Sometimes, having multiple functional groups on a molecule can interfere with a reaction we wish to perform. So we need some chemical means of “putting it out of the way”. Kind of like when you’re painting a wall and you come to an electrical outlet. The painter’s solution is to cove the outlet with tape, paint the wall, and then remove the tape when the job is done. It’s more effective than just being “really, really careful”.
In chemistry we have equivalents of painter’s tape. They’re called “protecting groups”.
There are two common situations that arise when protecting groups are necessary, although this is by no means exhaustive.

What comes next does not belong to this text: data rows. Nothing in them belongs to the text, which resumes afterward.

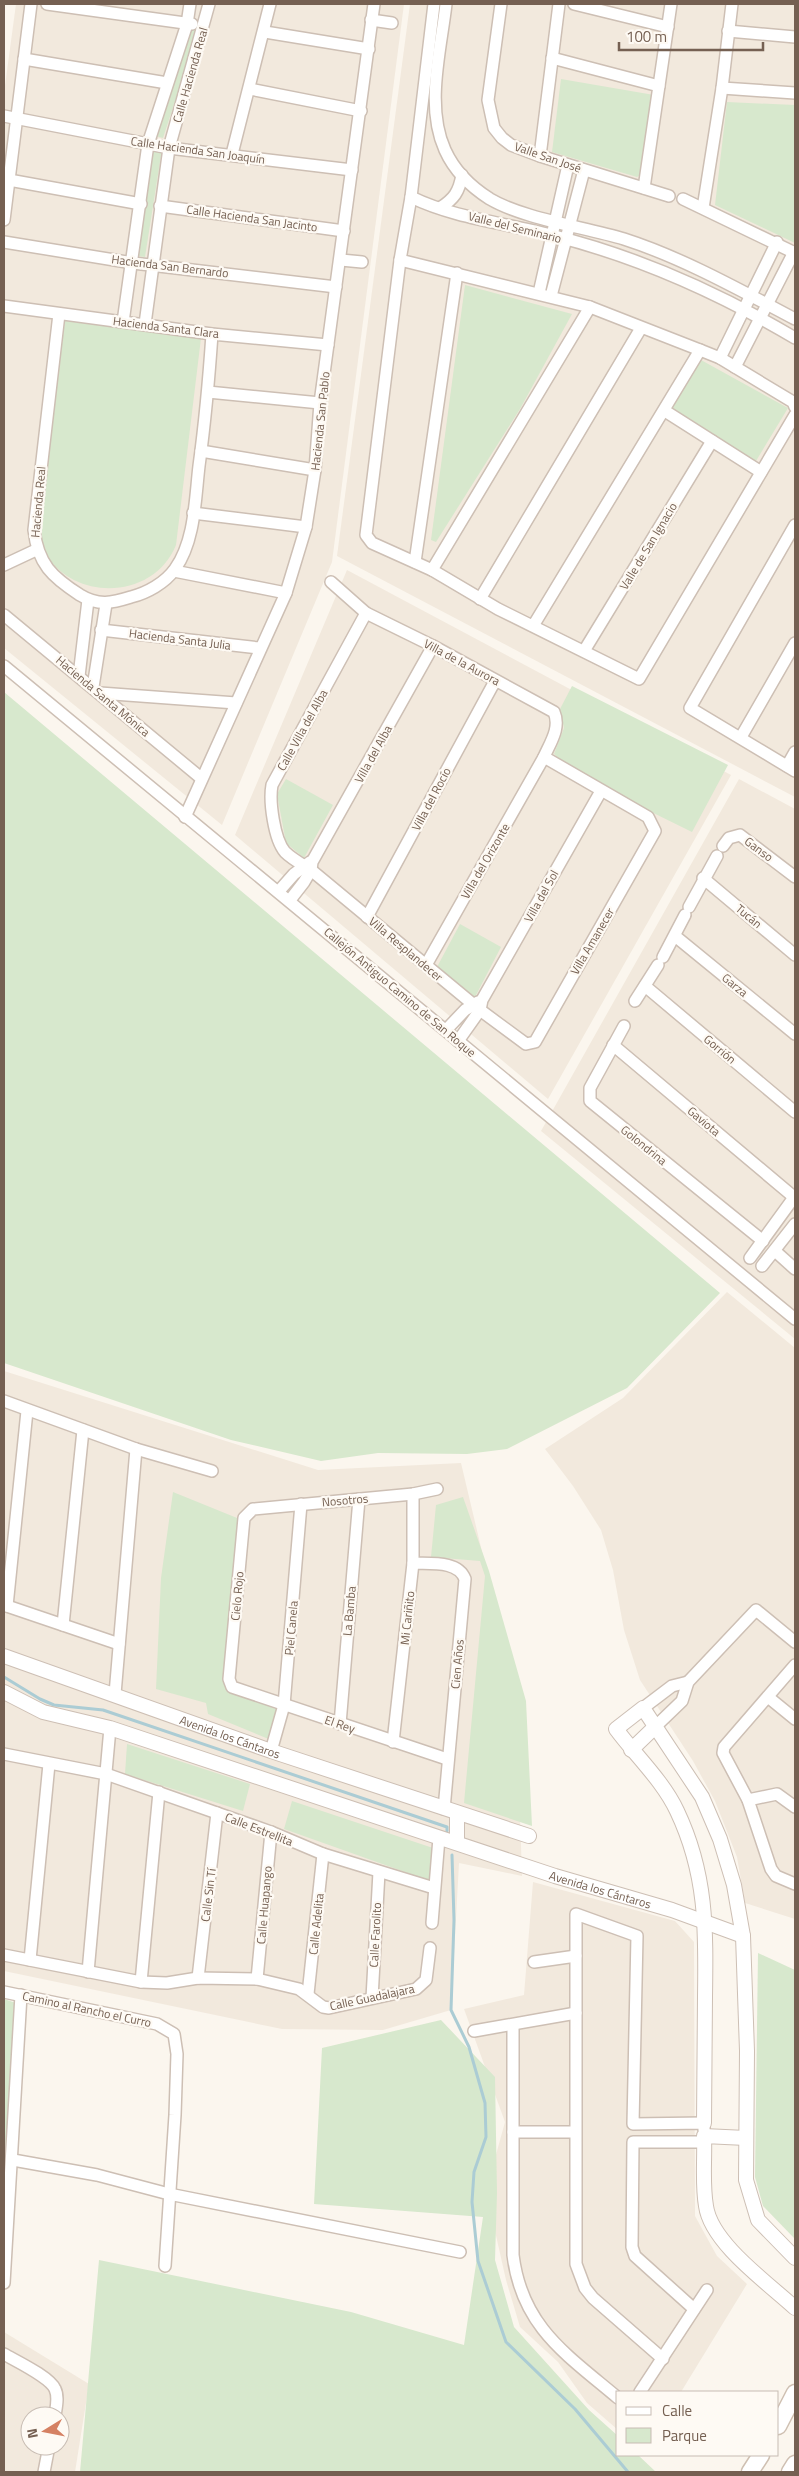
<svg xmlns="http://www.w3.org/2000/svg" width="799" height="2476" viewBox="0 0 799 2476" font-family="'Titillium Web',sans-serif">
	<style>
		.residential { fill: #f2e9dd; fill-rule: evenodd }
		.green { fill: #d7e8cd }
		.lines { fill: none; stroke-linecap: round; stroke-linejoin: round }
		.stream { stroke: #abccd4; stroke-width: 3 }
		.minor-casing { stroke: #cdbfb4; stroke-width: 14 }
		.tertiary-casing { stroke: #cdbfb4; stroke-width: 16 }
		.secondary-casing { stroke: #cfc0b2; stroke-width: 19 }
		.minor { stroke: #fff; stroke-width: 11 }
		.tertiary { stroke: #fff; stroke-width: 14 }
		.secondary { stroke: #fff; stroke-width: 16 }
		.labels { text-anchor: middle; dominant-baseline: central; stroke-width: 4.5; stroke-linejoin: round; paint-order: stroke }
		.street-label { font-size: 12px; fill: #756052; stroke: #fefaf4 }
	</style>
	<rect width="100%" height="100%" fill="#fbf6ee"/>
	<g class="residential">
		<path d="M16,4H404L332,562L222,825L4,648V93Z"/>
		<path d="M410,4H795V797L337,556Z"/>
		<path d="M347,570L731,775L548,1099L235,835Z"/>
		<path d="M739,779L795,809V1339L541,1131Z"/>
		<path d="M727,1292L795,1348V1919L745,1903L737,1857L715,1801L693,1761L640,1680L624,1630L613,1570L601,1530L573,1486L545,1449L623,1398Z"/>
		<path d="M4,1371L318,1470L461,1463L516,1695L522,1876L459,1863L451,2010L383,2030L282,2029L4,1971Z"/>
		<path d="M533,1882L675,1921L694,1942L695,2216L717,2256L747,2284L681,2392H618V2430L587,2403L558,2362L520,2327L506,2280L486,2191L505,2122L464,2009L524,1995Z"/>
		<path d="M4,2332L89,2384L75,2472H4ZM30,2416H60V2446H30Z"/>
	</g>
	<g class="green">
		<path d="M191,29L198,31L163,138L155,136Z"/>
		<path d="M561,79L654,95L643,173L637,177L552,152Z"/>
		<path d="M727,102L795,105V243L715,205Z"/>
		<path d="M152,148L162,149L145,257L137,256Z"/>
		<path d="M465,285L572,314L520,409L436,542L431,540Z"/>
		<path d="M65,321L201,338L176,545C155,598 78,603 47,556C41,548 40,536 38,527Z"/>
		<path d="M701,360L788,408L756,461L670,411Z"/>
		<path d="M572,686L728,765L692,832L625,799L563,762L554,754L564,728L560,709Z"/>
		<path d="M4,692L720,1293L627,1388L507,1449L467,1454L378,1453L321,1461L231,1440L4,1363Z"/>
		<path d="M286,779L333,805L304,858L286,843L277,794Z"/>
		<path d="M460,924L501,947L475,997L437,967Z"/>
		<path d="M173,1492L242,1520L226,1689L278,1710L271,1740L208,1714L206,1703L156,1689L161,1578Z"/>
		<path d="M463,1497L489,1571L526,1701L532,1826L464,1803L485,1576L480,1561L431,1557L436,1505Z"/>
		<path d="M127,1744L250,1784L243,1811L125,1774Z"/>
		<path d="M292,1801L436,1849L433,1882L284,1829Z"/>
		<path d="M758,1953L795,1970V2239L763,2206L755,2177Z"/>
		<path d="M4,1999L16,2003L4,2172Z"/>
		<path d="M441,2020L495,2077L497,2193L495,2260L514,2327L589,2410L618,2436V2455H638L656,2472H80L99,2260L351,2312L464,2345L483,2217L314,2204L322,2048Z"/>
	</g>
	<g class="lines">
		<g class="stream">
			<path d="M4,1677L40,1699L54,1705L103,1710L447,1827V1831"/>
			<path d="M452,1855L454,1920L451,2010L469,2047L485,2103L486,2137L474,2172L472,2202L478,2261L506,2342L575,2409L628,2472"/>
		</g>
		<g class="minor-casing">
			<g id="minor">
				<path d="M47,4L192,24"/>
				<path d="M434,4L411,197L400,260L590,307"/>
				<path d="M446,4C441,49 425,106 445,150C454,170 471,187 490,199C524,219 585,227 624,239C683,258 740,290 795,319"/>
				<path d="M501,4L488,100L494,128L502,138L511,145L540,156L669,196"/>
				<path d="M574,4L668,27"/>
				<path d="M371,20L392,23"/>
				<path d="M728,31L795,37"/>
				<path d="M265,32L369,49"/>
				<path d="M552,58L659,86"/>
				<path d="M24,59L167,83"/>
				<path d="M722,88L795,93"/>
				<path d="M250,89L361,111"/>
				<path d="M4,116L169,148L352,170"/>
				<path d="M232,154L270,4"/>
				<path d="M540,156L559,4"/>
				<path d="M9,180L141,204"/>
				<path d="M644,188L671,4"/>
				<path d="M411,197C454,218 505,223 551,235C636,256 719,293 795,338"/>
				<path d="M683,199L795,253"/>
				<path d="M160,206L344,231"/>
				<path d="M440,208C454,199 459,192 462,175"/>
				<path d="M703,208L722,88L732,4"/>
				<path d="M4,220L31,4"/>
				<path d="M4,242L133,263L336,287"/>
				<path d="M341,260L362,262"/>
				<path d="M400,260L366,535L372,543L432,570"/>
				<path d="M539,293L568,165"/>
				<path d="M551,296L584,170"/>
				<path d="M4,306L212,334L328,345"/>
				<path d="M59,314L34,530C38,564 52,577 80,595C98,606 112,603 131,597C147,593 165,583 175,569C195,541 195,500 199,466C205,422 209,378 212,334"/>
				<path d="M123,322L148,144L187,24L190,4"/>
				<path d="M145,324L169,148L209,4"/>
				<path d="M700,350L720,358L793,402L795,407"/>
				<path d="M720,358L777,242"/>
				<path d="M735,367L794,252"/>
				<path d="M208,392L320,403"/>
				<path d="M665,411L761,472"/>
				<path d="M201,451L315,470"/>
				<path d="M193,513L306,527"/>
				<path d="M795,525L690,708L795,771"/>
				<path d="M415,562L457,273"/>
				<path d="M4,565L36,550"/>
				<path d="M174,571L286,593"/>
				<path d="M331,582L366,613L433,646L554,712C561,728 550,743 544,757L426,965"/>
				<path d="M480,599L641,328"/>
				<path d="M366,613L272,785C269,801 274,839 285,852C292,859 303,865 311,870L480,1010L526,1044L535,1042L655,831L648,817L544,757"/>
				<path d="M4,615L201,778"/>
				<path d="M533,626L700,350L590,307L432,570L498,609L639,679L795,415"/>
				<path d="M101,630L259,648"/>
				<path d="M584,651L712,441"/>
				<path d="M4,666L795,1319"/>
				<path d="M79,676L88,600"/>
				<path d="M93,687L106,604"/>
				<path d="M100,693L236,703"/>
				<path d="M741,737L795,643"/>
				<path d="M787,766L795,752"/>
				<path d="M185,817L286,593L306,527L315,470L320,403L374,4"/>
				<path d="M723,846L729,838L740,835L795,877"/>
				<path d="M703,878L795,955"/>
				<path d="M279,891L294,874L310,862"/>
				<path d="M290,900L304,882L311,870L312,862L433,646"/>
				<path d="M689,907L717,856"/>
				<path d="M367,917L495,681"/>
				<path d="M675,936L795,1034"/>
				<path d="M663,957L685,915"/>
				<path d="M645,986L795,1112"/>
				<path d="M635,1001L658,965"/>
				<path d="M624,1026L590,1088V1101L763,1241"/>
				<path d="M446,1030L465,1010L478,1002"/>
				<path d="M458,1041L480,1010L482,1000L601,791"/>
				<path d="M613,1045L795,1198"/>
				<path d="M775,1251L795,1269"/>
				<path d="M750,1258L795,1196"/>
				<path d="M762,1266L795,1224"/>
				<path d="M4,1401L136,1449L212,1471"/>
				<path d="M437,1489L413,1494L253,1509L244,1518L229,1679L232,1687L447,1759"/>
				<path d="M413,1563C429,1564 458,1560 465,1579L444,1809"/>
				<path d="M4,1605L119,1644"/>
				<path d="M7,1606L27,1411"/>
				<path d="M63,1625L83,1430"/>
				<path d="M795,1665L724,1747L723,1753L748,1800L771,1869L776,1876L795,1884"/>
				<path d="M115,1694L136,1449"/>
				<path d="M768,1697L795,1719"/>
				<path d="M643,1708L672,1686L688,1682"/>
				<path d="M340,1724L359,1499"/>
				<path d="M656,1726L682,1701L688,1682L756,1610L795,1642"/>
				<path d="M393,1742L413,1563V1494"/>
				<path d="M271,1751L284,1705L301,1504"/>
				<path d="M4,1754L106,1774L271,1832L323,1854L434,1888"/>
				<path d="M748,1800L777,1794L795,1807"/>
				<path d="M432,1923L439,1838"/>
				<path d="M4,1955L141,1982L167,1983L198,1978L257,1979L299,1989L323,2007L329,2008L416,1989L426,1980L430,1948"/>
				<path d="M30,1960L49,1764"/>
				<path d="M534,1962L576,1956"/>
				<path d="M88,1972L110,1728"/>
				<path d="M198,1978L217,1813"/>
				<path d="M257,1979L271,1832"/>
				<path d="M141,1982L159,1792"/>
				<path d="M4,1992L157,2024L174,2034L177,2054L175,2115L165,2266"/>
				<path d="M308,1994L323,1854"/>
				<path d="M372,1998L379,1872"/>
				<path d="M513,2025V2255C522,2327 566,2354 618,2398"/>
				<path d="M474,2031L576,2013"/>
				<path d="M513,2132H575"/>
				<path d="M13,2160L97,2175L169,2194L460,2252"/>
				<path d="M4,2283L21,1995"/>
				<path d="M694,2309L635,2256L632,2247L633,2142H704"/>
				<path d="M4,2354C16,2361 50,2377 55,2389C59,2397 56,2408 55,2416"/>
				<path d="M663,2359L593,2298L585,2288L576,2264V1914L637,1936L633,2124L704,2123V2130"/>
				<path d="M640,2392L707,2290"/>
				<path d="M44,2472L49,2446"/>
			</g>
		</g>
		<g class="tertiary-casing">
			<g id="tertiary">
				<path id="s1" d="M4,1656L271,1751L529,1836"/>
				<path id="s2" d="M4,1692L43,1712L110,1728L555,1876L672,1910L743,1936"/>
				<path d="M631,1750L656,1726"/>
				<path d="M457,1813V1842"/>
				<path d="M704,2123C704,2081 705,2039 705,1997C706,1930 707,1874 677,1811C663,1781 636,1756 616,1729L643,1708L702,1797L720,1839L734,1885L743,1936L747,2051L746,2180L758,2220L795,2258"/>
				<path d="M746,2138L704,2136C705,2159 702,2183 706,2206C711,2243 768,2283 795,2308"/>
			</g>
		</g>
		<g class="secondary-casing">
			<g id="secondary">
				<path d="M778,2426L795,2393"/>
				<path d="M750,2472L761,2455"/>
				<path d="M790,2472L795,2464"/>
			</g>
		</g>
		<use href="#minor" class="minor"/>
		<use href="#tertiary" class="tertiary"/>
		<use href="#secondary" class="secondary"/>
	</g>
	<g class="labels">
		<g class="street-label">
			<text transform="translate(190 75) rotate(-74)">Calle Hacienda Real</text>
			<text transform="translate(198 150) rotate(8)">Calle Hacienda San Joaquín</text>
			<text transform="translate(548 157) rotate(19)">Valle San José</text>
			<text transform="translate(252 218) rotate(8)">Calle Hacienda San Jacinto</text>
			<text transform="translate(515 227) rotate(14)">Valle del Seminario</text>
			<text transform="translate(170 266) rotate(7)">Hacienda San Bernardo</text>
			<text transform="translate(166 327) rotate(7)">Hacienda Santa Clara</text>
			<text transform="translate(320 421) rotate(-84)">Hacienda San Pablo</text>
			<text transform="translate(38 502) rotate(-85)">Hacienda Real</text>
			<text transform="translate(648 546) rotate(-59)">Valle de San Ignacio</text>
			<text transform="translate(180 639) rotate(7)">Hacienda Santa Julia</text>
			<text transform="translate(462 662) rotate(28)">Villa de la Aurora</text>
			<text transform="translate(103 696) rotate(40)">Hacienda Santa Mónica</text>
			<text transform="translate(302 730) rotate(-61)">Calle Villa del Alba</text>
			<text transform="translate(373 754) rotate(-61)">Villa del Alba</text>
			<text transform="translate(431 799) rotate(-62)">Villa del Rocío</text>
			<text transform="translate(759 849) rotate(37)">Ganso</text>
			<text transform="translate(485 861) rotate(-60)">Villa del Orizonte</text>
			<text transform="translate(541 896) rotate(-61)">Villa del Sol</text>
			<text transform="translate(749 916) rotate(40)">Tucán</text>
			<text transform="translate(592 941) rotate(-60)">Villa Amanecer</text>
			<text transform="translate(406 949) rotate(40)">Villa Resplandecer</text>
			<text transform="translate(735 985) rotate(39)">Garza</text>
			<text transform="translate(400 992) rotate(40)">Callejón Antiguo Camino de San Roque</text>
			<text transform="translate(720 1049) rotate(40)">Gorrión</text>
			<text transform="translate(704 1121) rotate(40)">Gaviota</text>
			<text transform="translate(644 1145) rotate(39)">Golondrina</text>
			<text transform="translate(345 1500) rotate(-5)">Nosotros</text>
			<text transform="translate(237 1596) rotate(-85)">Cielo Rojo</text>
			<text transform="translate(349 1611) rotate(-85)">La Bamba</text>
			<text transform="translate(407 1618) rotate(-84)">Mi Cariñito</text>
			<text transform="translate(291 1628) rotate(-85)">Piel Canela</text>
			<text transform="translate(457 1664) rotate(-85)">Cien Años</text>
			<text transform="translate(340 1724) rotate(19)">El Rey</text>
			<text stroke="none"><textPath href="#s1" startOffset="240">Avenida los Cántaros</textPath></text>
			<text transform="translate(259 1829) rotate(21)">Calle Estrellita</text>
			<text stroke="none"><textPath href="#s2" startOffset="629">Avenida los Cántaros</textPath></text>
			<text transform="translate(208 1895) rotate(-83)">Calle Sin Tí</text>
			<text transform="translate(264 1905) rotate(-85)">Calle Huapango</text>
			<text transform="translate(316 1924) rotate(-84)">Calle Adelita</text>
			<text transform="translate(375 1935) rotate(-87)">Calle Farolito</text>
			<text transform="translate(372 1997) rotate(-12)">Calle Guadalajara</text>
			<text transform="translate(87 2009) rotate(12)">Camino al Rancho el Curro</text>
		</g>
	</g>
	<rect width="799" height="2476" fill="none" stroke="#756052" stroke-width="10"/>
	<rect x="616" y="2391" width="162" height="65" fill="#fefaf4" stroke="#c7bcb3"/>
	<rect x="626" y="2407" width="25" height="8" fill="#ffffff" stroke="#c7bcb3"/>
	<text x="662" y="2416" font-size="15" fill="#756052">Calle</text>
	<rect x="626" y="2428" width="25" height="15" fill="#d7e8cd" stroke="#c7bcb3"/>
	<text x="662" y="2441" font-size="15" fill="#756052">Parque</text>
	<g transform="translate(45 2431) rotate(260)"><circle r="24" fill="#fefaf4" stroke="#c7bcb3"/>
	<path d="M0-4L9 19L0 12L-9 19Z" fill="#d58163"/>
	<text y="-8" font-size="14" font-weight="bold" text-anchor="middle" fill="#756052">N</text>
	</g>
	<path d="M619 42v8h144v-8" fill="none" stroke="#756052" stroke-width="2.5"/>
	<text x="626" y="42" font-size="15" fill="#756052" stroke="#fefaf4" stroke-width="4" paint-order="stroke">100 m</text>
</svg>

The first situation is when we have a species with an acidic hydrogen (such as OH or COOH) in the presence of an electrophilic carbon (such as an alkyl halide or carbonyl). Acid base reactions are fast, relative to attack at carbon (due to steric hindrance), and they will occur first. So if a nucleophile is basic, the first equivalent of nucleophile will be used just deprotonating the acidic hydrogen. Sometimes, that can itself cause problems (see the example below). In cases like this, we can simply protect the alcohol (with trimethylsilylchloride (TMSCl) for example) – do the reaction, and then remove the TMS when we are finished.
A second important functional group that occasionally needs protection is the carbonyl. Carbonyl carbons can be attacked by strong nucleophiles (such as Grignard reagents) as well as by oxidants and reductants. Sometimes that will lead to undesired byproducts, such as when we are trying to make a Grignard reagent from a molecule containing a ketone. In cases like these, it is best to protect the ketone as an acetal, using alcohol and acid. Then, we can make the Grignard reagent without worrying about it reacting with the ketone. When our Grignard is done, then we can deprotect the acetal with aqueous acid, and we’re done.